Now if you aren't in Sweden you might be wondering what the hell that is. It is a decrease in the amount of taxes you pay on income that you earned through working. If your income is from the state, in the form of parental leave, sick leave, pension, welfare or anything else under the sun, you pay a higher tax rate than workers.
(The American in me still wonders why any of this state money is taxed at all, and why you just don't get a lesser amount without going through the game of paying taxes – but that's just old-me talking here – to be honest I have no idea if they deduct taxes from Social Security or welfare in the States)

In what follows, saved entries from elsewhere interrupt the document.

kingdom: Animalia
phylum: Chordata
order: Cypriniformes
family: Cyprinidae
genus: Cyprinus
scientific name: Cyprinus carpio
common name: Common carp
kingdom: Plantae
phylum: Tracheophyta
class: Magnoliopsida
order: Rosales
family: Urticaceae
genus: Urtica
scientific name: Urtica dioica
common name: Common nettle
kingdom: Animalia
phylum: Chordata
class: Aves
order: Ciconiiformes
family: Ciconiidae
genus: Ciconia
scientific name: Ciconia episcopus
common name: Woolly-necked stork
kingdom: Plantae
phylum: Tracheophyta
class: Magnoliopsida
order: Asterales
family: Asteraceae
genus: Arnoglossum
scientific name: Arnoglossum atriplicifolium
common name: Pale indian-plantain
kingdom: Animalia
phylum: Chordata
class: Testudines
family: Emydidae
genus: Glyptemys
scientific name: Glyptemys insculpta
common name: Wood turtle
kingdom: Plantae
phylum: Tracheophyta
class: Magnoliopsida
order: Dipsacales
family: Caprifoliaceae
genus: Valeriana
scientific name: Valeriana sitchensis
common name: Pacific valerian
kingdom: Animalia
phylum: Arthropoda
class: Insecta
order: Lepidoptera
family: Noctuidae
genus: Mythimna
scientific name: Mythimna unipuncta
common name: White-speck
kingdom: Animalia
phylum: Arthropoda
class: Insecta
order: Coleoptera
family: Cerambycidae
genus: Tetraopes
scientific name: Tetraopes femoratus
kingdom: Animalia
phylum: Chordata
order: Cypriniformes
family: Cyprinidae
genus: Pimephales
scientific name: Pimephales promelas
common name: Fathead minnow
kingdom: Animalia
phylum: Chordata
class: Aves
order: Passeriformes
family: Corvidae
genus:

A few details about Swedish taxes:
-There is no filing jointly, everyone files independently
-If you fall in the lower income bracket, you only pay local taxes. This is often between 28-32%
-If you earn in the higher income bracket (this year the limit is 383 000 SEK), you pay an additional 20% state tax on anything earned above that. (There is one more income level, over 548 000, you pay 25% state tax on everything above that amount.)
-There is a VAT of 25% on most store bought items (excluded are things like food, books, newspapers – which have a lower VAT)
-Your employer pays payroll tax which is above and beyond your taxes which is a little over 31%
The truth is, as a woman in my early 30's I feel like I have gotten back a hell of a lot more than I have put into the system. And to me, that is worth paying a little extra for. I see my tax money as an investment in myself, my children, and the place where I live. This is a huge contrast to how I viewed paying taxes in the US.